Note: this is a translation of an old post. I decided to translate it because now I'm looking for a SysAdmin position (tell your friends!) and I would like this post to show how I work.

Last Saturday I received an email from one of the guys from work with the subject «urgennnnnnnnt: heeeeeeeeeelp»[sic]. He says he was idling on Friday night when his machine stopped emiting sound via the soundcard and then it behaved erratically. When he tried rebooting it, it didn't boot anymore. «It says something about disk not bootable...».

Monday morning I go to work and go to see the machine. Precisely, it said something about «disk not bootable». I boot with a USB key with GRML and I find that the disk has no partitions.

Panic.

The guy is doing a PostDoc in something astronomical (literally) and all his work is in that machine.

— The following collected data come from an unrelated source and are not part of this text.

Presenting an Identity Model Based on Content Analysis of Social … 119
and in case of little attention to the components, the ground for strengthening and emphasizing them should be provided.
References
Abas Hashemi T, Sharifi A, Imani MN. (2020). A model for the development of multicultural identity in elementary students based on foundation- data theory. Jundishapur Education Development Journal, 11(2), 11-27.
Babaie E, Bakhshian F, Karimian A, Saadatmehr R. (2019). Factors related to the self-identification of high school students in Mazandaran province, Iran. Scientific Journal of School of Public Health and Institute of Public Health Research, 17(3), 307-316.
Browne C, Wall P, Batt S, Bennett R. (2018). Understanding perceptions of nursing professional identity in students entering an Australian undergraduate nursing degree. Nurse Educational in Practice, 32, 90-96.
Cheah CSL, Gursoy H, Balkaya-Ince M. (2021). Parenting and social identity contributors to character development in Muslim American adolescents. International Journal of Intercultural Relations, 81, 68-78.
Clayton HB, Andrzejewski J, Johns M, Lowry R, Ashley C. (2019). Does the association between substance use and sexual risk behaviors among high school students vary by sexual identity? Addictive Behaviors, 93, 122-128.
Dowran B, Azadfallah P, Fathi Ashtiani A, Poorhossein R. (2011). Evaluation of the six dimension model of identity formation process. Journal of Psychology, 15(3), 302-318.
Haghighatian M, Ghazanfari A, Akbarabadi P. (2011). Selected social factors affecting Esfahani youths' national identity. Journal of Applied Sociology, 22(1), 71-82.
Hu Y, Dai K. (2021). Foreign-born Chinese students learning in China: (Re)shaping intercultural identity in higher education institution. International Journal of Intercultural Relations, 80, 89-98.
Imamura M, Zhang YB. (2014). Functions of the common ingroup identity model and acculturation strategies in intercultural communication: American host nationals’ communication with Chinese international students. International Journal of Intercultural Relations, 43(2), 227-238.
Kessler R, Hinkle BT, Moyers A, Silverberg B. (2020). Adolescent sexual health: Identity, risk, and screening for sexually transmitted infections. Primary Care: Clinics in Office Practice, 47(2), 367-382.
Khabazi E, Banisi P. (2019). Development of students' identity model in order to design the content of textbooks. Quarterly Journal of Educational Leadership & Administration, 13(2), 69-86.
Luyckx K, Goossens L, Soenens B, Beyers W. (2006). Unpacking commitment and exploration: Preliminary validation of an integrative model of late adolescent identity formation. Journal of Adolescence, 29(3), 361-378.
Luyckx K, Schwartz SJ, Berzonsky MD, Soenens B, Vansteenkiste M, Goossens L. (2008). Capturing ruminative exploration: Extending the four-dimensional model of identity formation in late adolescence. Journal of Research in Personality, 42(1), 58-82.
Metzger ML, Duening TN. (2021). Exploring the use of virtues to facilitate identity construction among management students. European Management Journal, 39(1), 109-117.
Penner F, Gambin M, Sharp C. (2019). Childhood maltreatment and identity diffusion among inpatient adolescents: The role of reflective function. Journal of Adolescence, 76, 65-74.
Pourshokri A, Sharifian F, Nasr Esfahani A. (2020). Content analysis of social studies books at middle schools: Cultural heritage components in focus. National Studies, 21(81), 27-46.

No backups, as usual, so I prepare myself to rescue the partitions.

In that same USB key I have a system with parted. I boot with it and I try using parted's rescue tool. Nothing. I ask the guy how the disk was partitioned, etc. He tells me that he only installed Kubuntu clicking 'Next'. Kubuntu by default creates a swap partition and an ext3 partition for / and that's it, which made what was coming relatively easy.

I reboot in GRML and I use hexdump -C /dev/sda | more to see the disk's content. This is not the first time that I juggle with partitions and MBRs, but last time I did it, I used a tool that is now discontinued (the tool was called DiskEdit, included in The Norton Utilities), which had special edit modes for MBRs, FATs, and a lot of useful things... in MS universe.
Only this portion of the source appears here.